» **DIRECTIVE**:
Look through the entries below. Say how many lines include "Durrani", with nothing added.
── PROVIDED RECORDS
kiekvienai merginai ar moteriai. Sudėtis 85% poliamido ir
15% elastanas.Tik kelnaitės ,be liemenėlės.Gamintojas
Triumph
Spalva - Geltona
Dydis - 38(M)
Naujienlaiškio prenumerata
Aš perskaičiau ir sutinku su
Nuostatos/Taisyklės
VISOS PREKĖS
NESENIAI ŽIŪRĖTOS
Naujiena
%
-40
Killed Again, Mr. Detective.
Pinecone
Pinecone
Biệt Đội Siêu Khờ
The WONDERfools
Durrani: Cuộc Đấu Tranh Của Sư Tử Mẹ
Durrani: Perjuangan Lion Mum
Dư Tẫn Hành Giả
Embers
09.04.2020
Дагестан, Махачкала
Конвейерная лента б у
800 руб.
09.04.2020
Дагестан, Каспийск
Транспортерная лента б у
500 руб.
────
── PROVIDED RECORDS
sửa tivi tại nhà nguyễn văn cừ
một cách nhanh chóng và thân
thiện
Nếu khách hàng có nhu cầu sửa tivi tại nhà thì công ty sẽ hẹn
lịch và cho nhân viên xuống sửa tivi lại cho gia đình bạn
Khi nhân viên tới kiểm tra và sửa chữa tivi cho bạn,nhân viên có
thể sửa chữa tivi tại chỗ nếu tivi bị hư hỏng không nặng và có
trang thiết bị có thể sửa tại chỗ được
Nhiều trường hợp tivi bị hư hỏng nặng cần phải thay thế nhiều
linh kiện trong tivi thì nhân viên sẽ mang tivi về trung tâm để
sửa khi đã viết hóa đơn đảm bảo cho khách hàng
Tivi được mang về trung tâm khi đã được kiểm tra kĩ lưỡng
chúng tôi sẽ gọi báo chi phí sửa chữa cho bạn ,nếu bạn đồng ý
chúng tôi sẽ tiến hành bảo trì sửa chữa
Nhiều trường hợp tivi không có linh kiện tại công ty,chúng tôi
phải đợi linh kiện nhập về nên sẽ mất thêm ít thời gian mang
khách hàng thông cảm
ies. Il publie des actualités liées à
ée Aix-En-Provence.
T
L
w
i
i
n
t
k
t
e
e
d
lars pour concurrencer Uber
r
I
────
» **TASK SOLUTION**:
2